InfiniDB, Inc.
- Industry: Enterprise software Database management Data warehousing
- Founded: 2000
- Defunct: October 1, 2014
- Headquarters: Frisco, Texas, US
- Products: InfiniDB, InfiniDB for the Cloud, InfiniDB for Apache Hadoop
- Website: www.infinidb.co

= InfiniDB =

Database management software company based in Frisco, Texas

InfiniDB (formerly Calpont Corporation) was a database management software company based in Frisco, Texas. The company developed InfiniDB, a scalable, software-only columnar database management system for analytic applications.

InfiniDB is a scalable database built for big data analytics, business intelligence, data warehousing and other read-intensive applications. InfiniDB's column-store architecture enables very quick load and query times. Its massive parallel processing (MPP) technology scales with any type of storage hardware.

In 2014, The company raised $7.5 million in a new round of funding led by McDonnell Ventures.

== Columnar databases ==
By storing and managing data based on columns rather than rows, column-oriented architecture overcomes query limitations that exist in traditional row-based RDBMS. Only the necessary columns in a query are accessed, reducing I/O activities by skipping unneeded columns.

InfiniDB is accessed through a MySQL interface. It then parallelizes queries and executes in a MapReduce fashion (similar in concept to the methodology used by Apache Hadoop). Each thread within the distributed architecture operates independently, avoiding thread-to-thread or node-to-node communication that can cripple scaling.

InfiniDB is used to enable performance-intensive analytic applications. Customers include Bandwidth.com, Tucows, Warner Music Group, Genus, Aviation Software International, Caring Bridge, Navigant Consulting and 1&1 Internet.

InfiniDB resellers included SkySQL (including many former MySQL employees) and KK Ashisuto in Japan.

Stored records:
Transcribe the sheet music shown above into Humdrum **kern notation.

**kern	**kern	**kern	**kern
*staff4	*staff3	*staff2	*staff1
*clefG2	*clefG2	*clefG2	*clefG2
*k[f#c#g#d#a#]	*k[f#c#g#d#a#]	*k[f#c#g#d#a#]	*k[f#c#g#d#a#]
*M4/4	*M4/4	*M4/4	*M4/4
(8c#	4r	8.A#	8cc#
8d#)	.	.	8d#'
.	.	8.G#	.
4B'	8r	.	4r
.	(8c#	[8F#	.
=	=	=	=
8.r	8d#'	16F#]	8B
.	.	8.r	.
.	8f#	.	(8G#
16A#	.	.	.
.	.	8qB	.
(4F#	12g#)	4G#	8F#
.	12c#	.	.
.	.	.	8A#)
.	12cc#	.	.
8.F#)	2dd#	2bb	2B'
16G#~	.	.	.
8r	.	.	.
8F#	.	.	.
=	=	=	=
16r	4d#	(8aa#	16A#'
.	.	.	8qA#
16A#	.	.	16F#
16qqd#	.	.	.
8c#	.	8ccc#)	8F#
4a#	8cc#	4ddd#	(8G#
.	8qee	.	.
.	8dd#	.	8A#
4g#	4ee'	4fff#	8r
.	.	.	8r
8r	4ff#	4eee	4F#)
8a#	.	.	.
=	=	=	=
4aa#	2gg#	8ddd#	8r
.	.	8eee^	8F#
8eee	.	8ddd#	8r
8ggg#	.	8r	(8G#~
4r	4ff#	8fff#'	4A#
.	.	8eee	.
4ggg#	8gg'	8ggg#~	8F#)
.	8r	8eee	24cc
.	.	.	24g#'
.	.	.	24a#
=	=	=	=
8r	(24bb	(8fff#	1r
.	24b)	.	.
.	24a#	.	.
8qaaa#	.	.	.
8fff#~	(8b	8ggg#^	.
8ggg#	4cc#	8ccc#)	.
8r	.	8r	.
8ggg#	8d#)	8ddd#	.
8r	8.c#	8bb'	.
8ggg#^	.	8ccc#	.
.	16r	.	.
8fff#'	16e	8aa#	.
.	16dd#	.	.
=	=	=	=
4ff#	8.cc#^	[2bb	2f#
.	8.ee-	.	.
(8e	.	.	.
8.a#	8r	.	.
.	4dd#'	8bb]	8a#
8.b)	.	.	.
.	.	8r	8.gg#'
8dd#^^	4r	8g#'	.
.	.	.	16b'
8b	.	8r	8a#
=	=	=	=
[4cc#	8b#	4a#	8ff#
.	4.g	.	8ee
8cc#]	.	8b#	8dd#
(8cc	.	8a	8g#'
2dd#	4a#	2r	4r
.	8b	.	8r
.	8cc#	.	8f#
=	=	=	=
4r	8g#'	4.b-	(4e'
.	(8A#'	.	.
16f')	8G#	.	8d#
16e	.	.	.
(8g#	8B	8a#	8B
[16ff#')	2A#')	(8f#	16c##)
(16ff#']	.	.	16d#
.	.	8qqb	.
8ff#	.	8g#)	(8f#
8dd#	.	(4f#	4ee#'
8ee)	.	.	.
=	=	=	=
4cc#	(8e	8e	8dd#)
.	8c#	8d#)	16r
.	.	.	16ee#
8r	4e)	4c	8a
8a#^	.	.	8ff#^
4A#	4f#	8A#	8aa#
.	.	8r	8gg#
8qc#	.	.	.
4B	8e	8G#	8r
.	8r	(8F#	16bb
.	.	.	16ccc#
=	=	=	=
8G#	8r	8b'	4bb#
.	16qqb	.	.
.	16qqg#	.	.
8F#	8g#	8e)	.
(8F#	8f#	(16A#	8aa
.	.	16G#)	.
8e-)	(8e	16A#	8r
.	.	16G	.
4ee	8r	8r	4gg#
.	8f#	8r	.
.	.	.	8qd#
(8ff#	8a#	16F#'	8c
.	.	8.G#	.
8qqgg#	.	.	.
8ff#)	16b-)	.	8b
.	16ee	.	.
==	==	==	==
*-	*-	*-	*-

### What you are asked to do
According to the article on InfiniDB, which firm led the company's $7.5 million funding round in 2014?

### Final answer
McDonnell Ventures